Она положила орхидею на плиточный пол, прямо на пол, рядом с раздвижной дверью приемной, собираясь уйти.
Они не много сказали друг другу.
В одну из пауз она спросила:
– Папа, я не понимаю. Почему мы не должны больше видеться?
– Это меня слишком волнует, – ответил он. – И потом, моя вторая жена очень расстроена тем, что ты отвергла ее, даже не повидав.
И они решили никогда больше не встречаться.
Он даже не допил сладкое вино, которое налил себе в бокал.

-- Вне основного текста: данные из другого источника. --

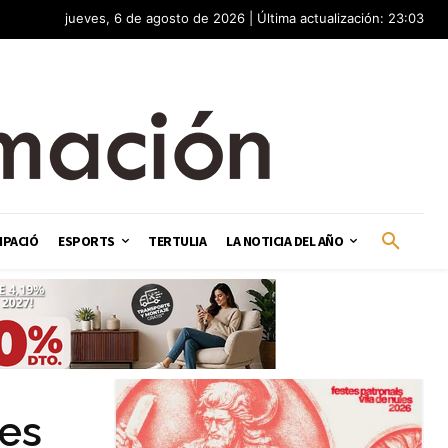
jueves, 6 de agosto de 2026 | Última actualización: 23:03
IPACIÓ
ESPORTS
TERTULIA
LA NOTICIA DEL AÑO
es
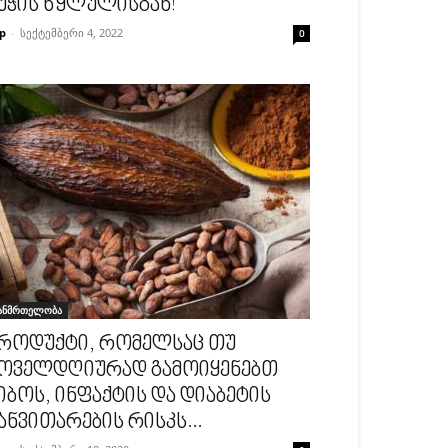
უჭის წყლულისგან!
p
-
სექტემბერი 4, 2022
0
ანმრთელობა
როდუქტი, რომელსაც თუ
ოველდღიურად გამოიყენებთ
იბოს, ინფაქტის და დიაბეტის
ანვითარების რისკს...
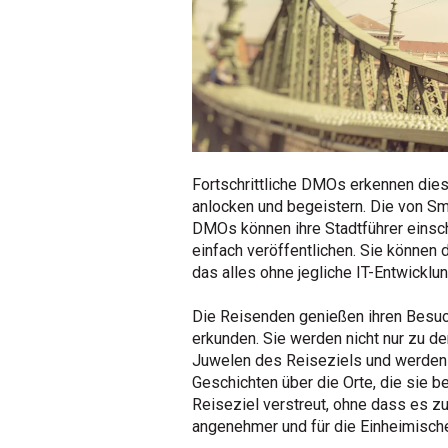
Fortschrittliche DMOs erkennen dies
anlocken und begeistern. Die von Sma
DMOs können ihre Stadtführer einsc
einfach veröffentlichen. Sie können 
das alles ohne jegliche IT-Entwicklun
Die Reisenden genießen ihren Besuc
erkunden. Sie werden nicht nur zu d
Juwelen des Reiseziels und werden a
Geschichten über die Orte, die sie b
Reiseziel verstreut, ohne dass es 
angenehmer und für die Einheimische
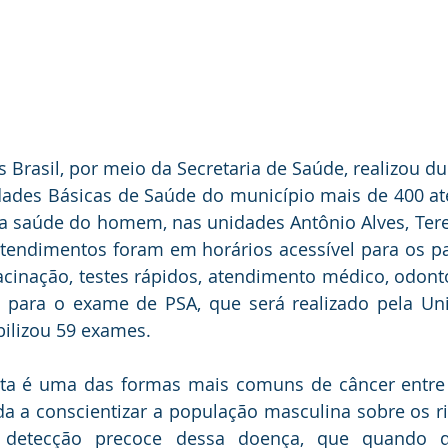
is Brasil, por meio da Secretaria de Saúde, realizou d
ades Básicas de Saúde do município mais de 400 at
 a saúde do homem, nas unidades Antônio Alves, Terez
atendimentos foram em horários acessível para os pa
cinação, testes rápidos, atendimento médico, odontol
para o exame de PSA, que será realizado pela Uni
ilizou 59 exames. 
ata é uma das formas mais comuns de câncer entre
a a conscientizar a população masculina sobre os ri
 detecção precoce dessa doença, que quando d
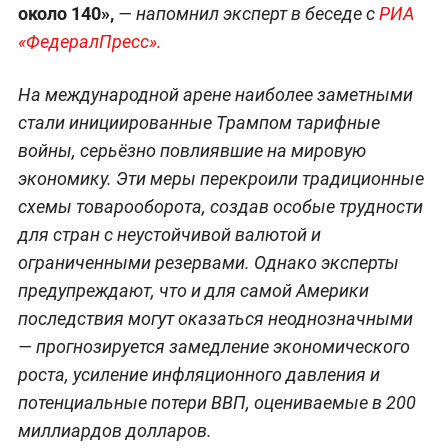
около 140»,
— напомнил эксперт в беседе с
РИА
«Феде
ралПре
сс».
На международной арене наиболее заметными
стали инициированные Трампом тарифные
войны, серьёзно повлиявшие на мировую
экономику. Эти меры перекроили традиционные
схемы товарооборота, создав особые трудности
для стран с неустойчивой валютой и
ограниченными резервами. Однако эксперты
предупреждают, что и для самой Америки
последствия могут оказаться неоднозначными
— прогнозируется замедление экономического
роста, усиление инфляционного давления и
потенциальные потери ВВП, оцениваемые в 200
миллиардов долларов.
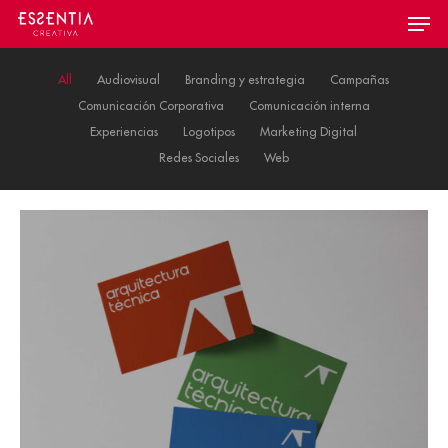
Skip
Menu
to
main
content
All
Audiovisual
Branding y estrategia
Campañas
Comunicación Corporativa
Comunicación interna
Experiencias
Logotipos
Marketing Digital
Redes Sociales
Web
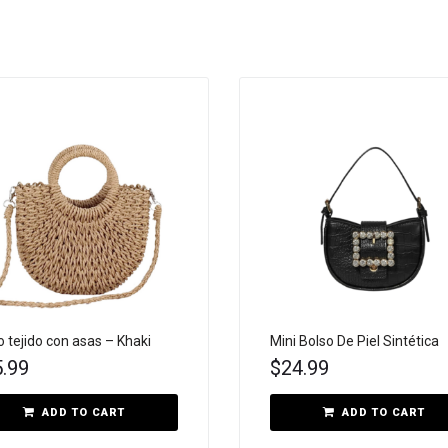
o tejido con asas – Khaki
Mini Bolso De Piel Sintética
5.99
$
24.99
ADD TO CART
ADD TO CART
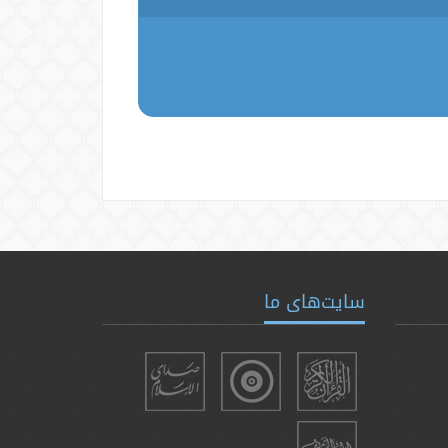
سایت‌های ما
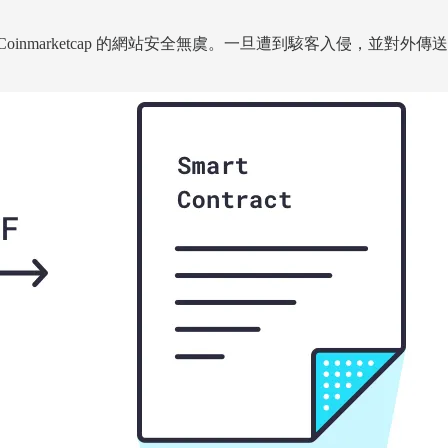
inmarketcap 的網站安全無虞。一旦遭到駭客入侵，並對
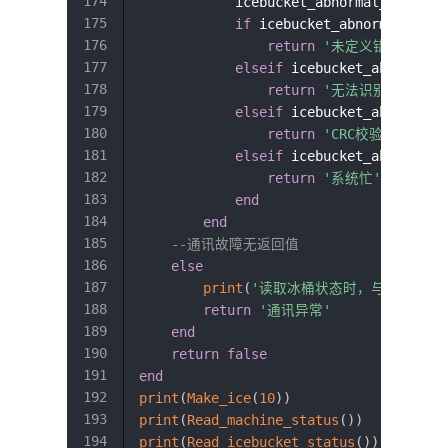
            icebucket_abnormal_code
=
 t
if
 icebucket_abnormal_code
return
'未定义错误'
elseif
 icebucket_abnormal_
return
'无法识别命令'
elseif
 icebucket_abnormal_
return
'CRC校验出错'
elseif
 icebucket_abnormal_
return
'系统忙'
end
end
--通讯故障无返回值
else
print
(
'读取冰桶状态时，与制冰机的
return
'通讯异常'
end
return
false
end
print
(
Make_ice
(
10
)
)
print
(
Read_machine_status
(
)
)
print
(
Read_icebucket_status
(
)
)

– Сыграй, – попросил он, указав на рояль.
– Давай сыграем что-нибудь вместе, – сказала она.
– А ты любую музыку можешь сыграть на фортепиано?
– Любую.
– Я тоже.
– Наверное, это у нас семейное.
– Да, Мисаил тоже это умел.
– Кто такой Мисаил?
– Мишель. Моего отца звали Мишель. А мама звала его: Мисаил. Это единственное воспоминание, которое я сохранил о ней. И время от времени кто-то у меня внутри шепчет это имя. Как это назвать по-французски?
– Понятия не имею, да и бог с ним. Мы можем сыграть в четыре руки какое-нибудь трио Гайдна, – я их видела там, на журнальном столике.